**Instructions to follow:**
The line containing "thumb cmc: (858, 1171)" marks the end; copy exactly all lines from the start of the material up to and including it.

**Listed entries:**
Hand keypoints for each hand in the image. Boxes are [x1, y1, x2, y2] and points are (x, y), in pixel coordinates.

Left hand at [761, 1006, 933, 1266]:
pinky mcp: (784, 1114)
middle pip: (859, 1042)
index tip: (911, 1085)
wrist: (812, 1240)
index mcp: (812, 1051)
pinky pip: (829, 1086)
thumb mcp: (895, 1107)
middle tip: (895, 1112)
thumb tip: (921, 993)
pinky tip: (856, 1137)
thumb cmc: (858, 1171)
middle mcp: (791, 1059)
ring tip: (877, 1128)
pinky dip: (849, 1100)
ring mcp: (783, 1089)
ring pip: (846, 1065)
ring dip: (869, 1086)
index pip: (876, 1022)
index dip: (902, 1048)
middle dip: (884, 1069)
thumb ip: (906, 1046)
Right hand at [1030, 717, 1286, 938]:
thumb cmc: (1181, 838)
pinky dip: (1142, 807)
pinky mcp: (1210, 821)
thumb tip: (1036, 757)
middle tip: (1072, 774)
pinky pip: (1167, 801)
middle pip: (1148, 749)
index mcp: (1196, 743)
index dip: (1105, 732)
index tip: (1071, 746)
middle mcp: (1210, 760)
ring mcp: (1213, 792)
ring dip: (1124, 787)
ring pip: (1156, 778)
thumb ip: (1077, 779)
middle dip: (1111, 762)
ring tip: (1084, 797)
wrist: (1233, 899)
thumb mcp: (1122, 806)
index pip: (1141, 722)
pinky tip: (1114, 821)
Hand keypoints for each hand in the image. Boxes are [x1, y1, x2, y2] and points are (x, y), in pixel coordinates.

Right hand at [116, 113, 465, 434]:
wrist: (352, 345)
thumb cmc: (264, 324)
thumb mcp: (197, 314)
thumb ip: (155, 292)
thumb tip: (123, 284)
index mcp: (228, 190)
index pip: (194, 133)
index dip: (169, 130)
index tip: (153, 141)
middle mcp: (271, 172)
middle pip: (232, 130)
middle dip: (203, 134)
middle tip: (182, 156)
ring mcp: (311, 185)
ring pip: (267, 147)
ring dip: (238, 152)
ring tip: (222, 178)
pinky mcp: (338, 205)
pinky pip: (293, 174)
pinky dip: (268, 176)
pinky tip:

**The answer:**
Hand keypoints for each hand in the image. Boxes are [x1, y1, x2, y2] and points are (x, y), in pixel coordinates.

Left hand at [761, 1006, 933, 1266]:
pinky mcp: (784, 1114)
middle pip: (859, 1042)
index tip: (911, 1085)
wrist: (812, 1240)
index mcp: (812, 1051)
pinky pip: (829, 1086)
thumb mcp: (895, 1107)
middle tip: (895, 1112)
thumb tip: (921, 993)
pinky tip: (856, 1137)
thumb cmc: (858, 1171)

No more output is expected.